Figure 4: Per-case speedup over the kernel eBPF JIT for the 27 microbenchmarks, on both x86-64 and ARM64.
Figure 5: x86-64 KVM EInsn-enabled microbenchmark execution, reporting distribution of speedups and correlation with code-size reductions.
Real-Application Case Studies
EInsn was deployed in production-grade workloads: Cilium (complex Kubernetes datapath) and Katran (high-rate XDP load balancer). Measured end-to-end improvements reached 7.4% for Cilium and 7.3% for Katran compared to the stock pipeline. Notably, these gains were achieved without any kernel-core code changes or instruction-set extensions, demonstrating the viability of Kops/EInsn in realistic operational environments.
Figure 6: Application-level EInsn policy probes, showing throughput ratios versus baseline for Cilium and Katran, and the impact of targeted versus maximal site enabling.
The results also revealed that “maximal coverage” (enabling all matched extension sites) does not always translate into the maximal throughput; optimal policies require careful descriptor-family selection to ensure net benefit on per-workload bases.
By leveraging the Kops interface for whole-program native replacement (i.e., using the verifier only to check the eBPF proof sequence, trusting the provided native emit), the authors demonstrate an upper bound: Cilium throughput improved by 2.36x over eBPF JIT. This level of speedup does not preserve the original TCB and demands whole-program trust, in contrast to EInsn’s bounded exposure.
Implications, Limitations, and Future Directions
Kops generalizes the notion of proof-carrying code to the kernel extension domain, but with a strong emphasis on minimal TCB augmentation and compositional extensibility. By architecting the interface around dual-form operations with rigorous, offline, per-operation formal proofs, Kops circumvents the substantial risks and maintenance burdens involved in directly inlining optimizer logic or instruction-set changes in kernel space.
Practically, Kops enables incremental deployment of hardware-specialized operations targeting emergent microarchitectures, without stagnating on the kernel release cycle or drifting away from the core verifier’s mature analysis. The policy experiments also highlight the necessity for workload-adaptive selector logic, perhaps coupled with lightweight in-kernel or JIT-side profitability modeling, to avoid negative performance transfers from unhelpful replacements.

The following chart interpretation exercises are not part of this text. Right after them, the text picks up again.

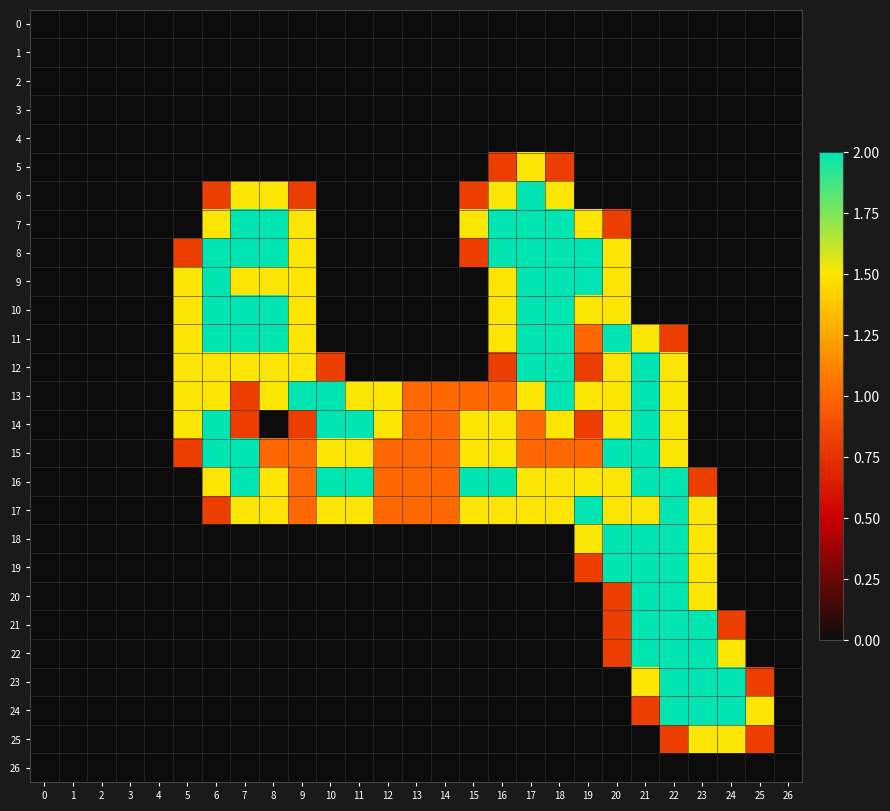

Which series changed the most between 19 and 24?

8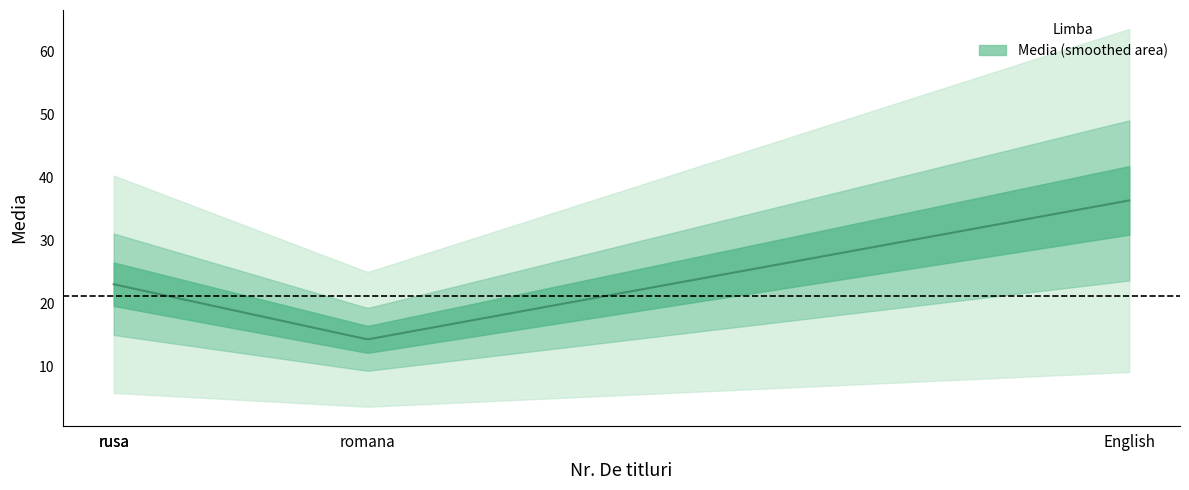

How many lines are shown in the chart?

1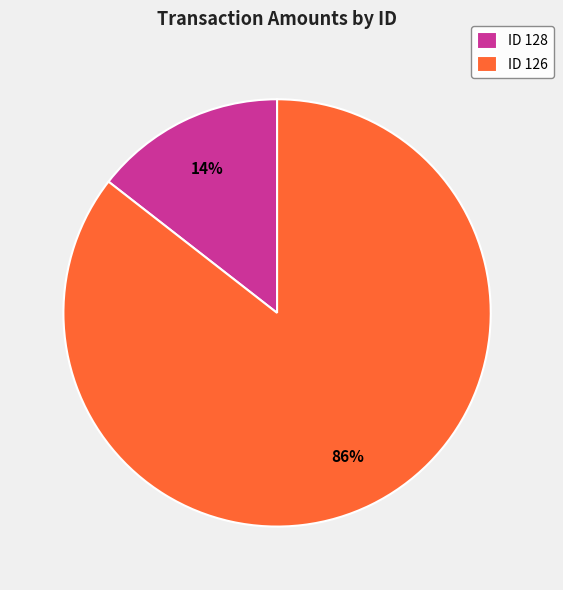

How many segments does this pie chart have?

2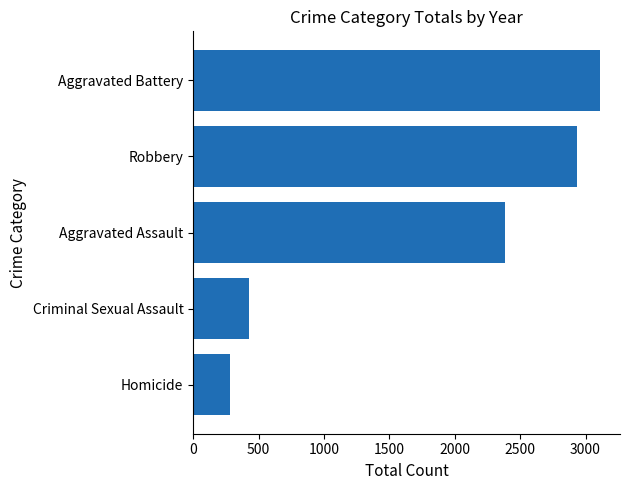

What is the average value?

1827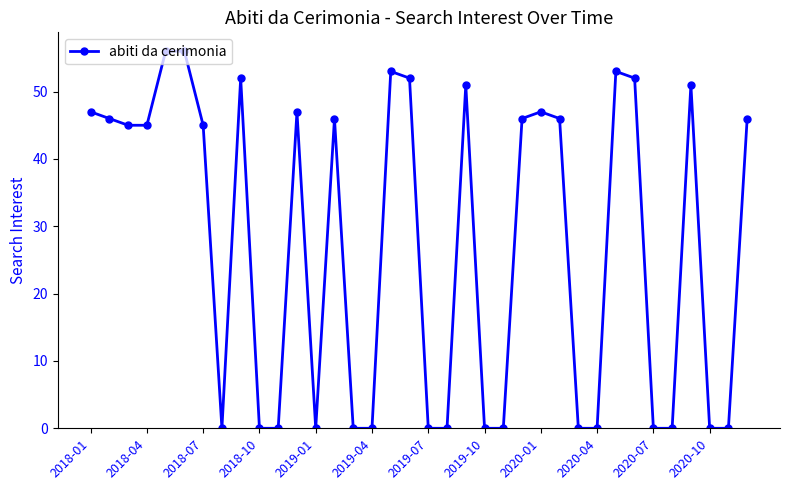

True or false: there are more than 0 points higher than both neighbors.

True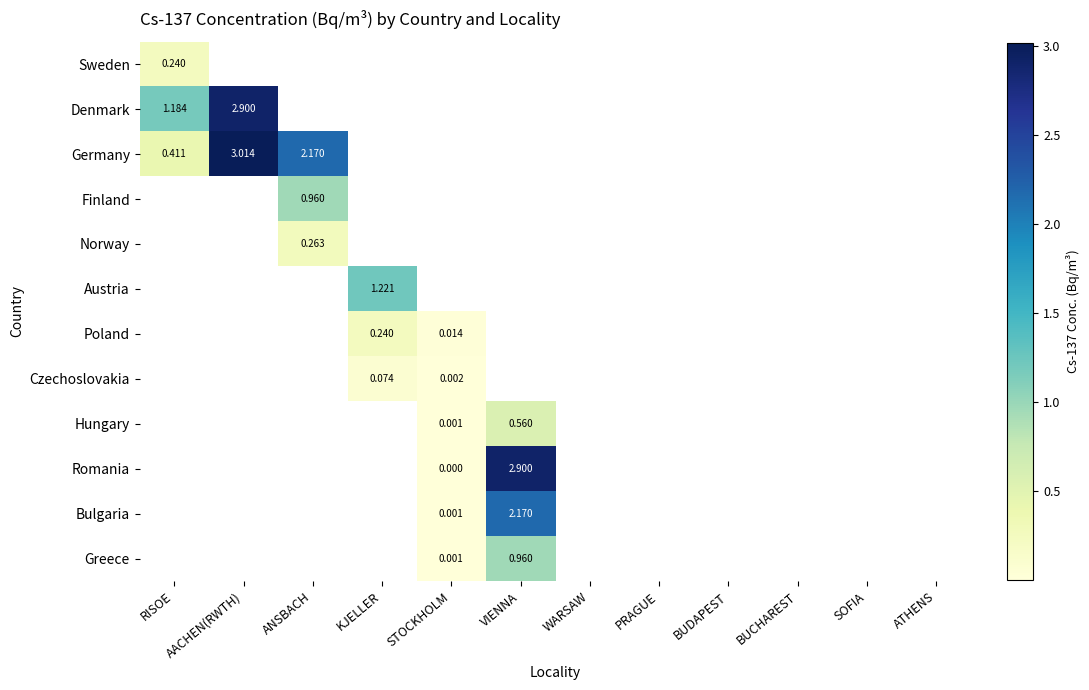

What is the highest value of the Poland series?

0.2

Theoretically, the mechanism could enable a broader class of kernel optimizations—spanning complex program regions, software idioms, or even user-defined fast-paths—without sacrificing the compositional safety or analyzability afforded by eBPF’s design.
Conclusion
Kops establishes an extensible, formally justified, and minimally invasive approach to extending eBPF’s compilation pipeline with native operations. Instantiated via EInsn, this approach yields significant speedups on microbenchmarks and meaningful gains on production packet-processing workloads. The construction retains core kernel safety guarantees, makes only bounded additions to the TCB, and empowers the broader eBPF ecosystem to deploy optimization or specialization logic outside the glacial pace of kernel instruction-set revision. As the line between hardware, operating system, and JIT-accelerated kernel platforms continues to blur, Kops provides a technically robust template for sustainable, safe, architecture-aware kernel extensibility.